Work task: Repeat the records below exactly, from the first line through the line containing "position:absolute; left:578px; top:52px;", and leave out any pictures.
--- Data for the task Enclosed Below ---
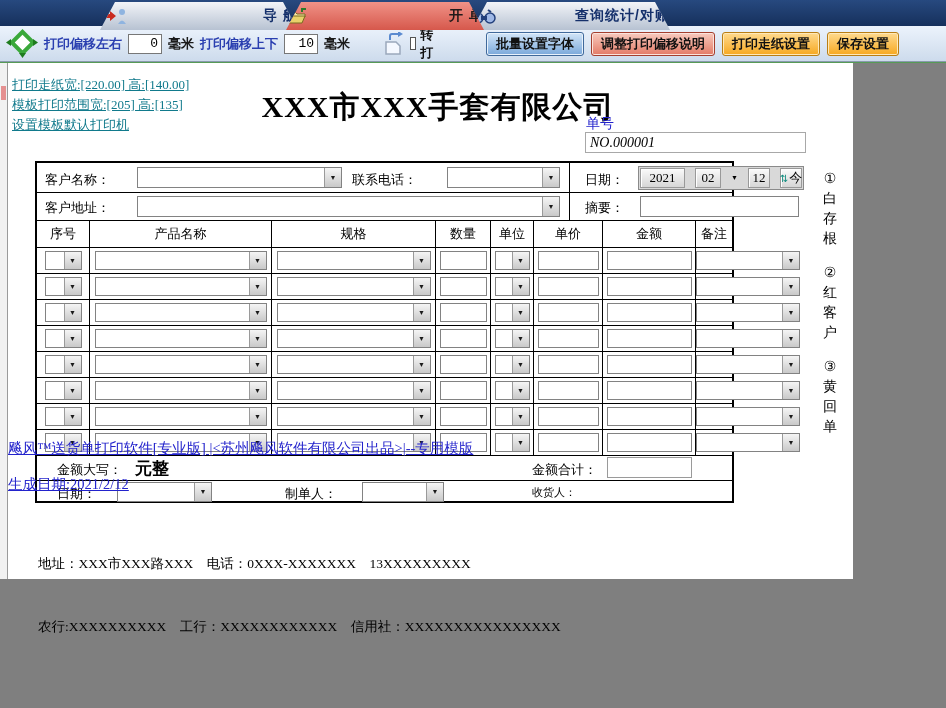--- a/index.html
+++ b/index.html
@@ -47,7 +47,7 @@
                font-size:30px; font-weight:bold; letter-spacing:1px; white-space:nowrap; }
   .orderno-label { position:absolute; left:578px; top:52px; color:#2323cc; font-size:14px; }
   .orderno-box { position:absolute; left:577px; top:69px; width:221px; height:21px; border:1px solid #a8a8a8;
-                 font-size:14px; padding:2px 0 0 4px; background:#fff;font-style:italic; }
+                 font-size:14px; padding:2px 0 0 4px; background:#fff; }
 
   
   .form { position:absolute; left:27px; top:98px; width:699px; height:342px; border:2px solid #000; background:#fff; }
--- End of Enclosed Data for the task ---
Answer to the exercise:
--- a/index.html
+++ b/index.html
@@ -47,7 +47,7 @@
                font-size:30px; font-weight:bold; letter-spacing:1px; white-space:nowrap; }
   .orderno-label { position:absolute; left:578px; top:52px; color:#2323cc; font-size:14px; }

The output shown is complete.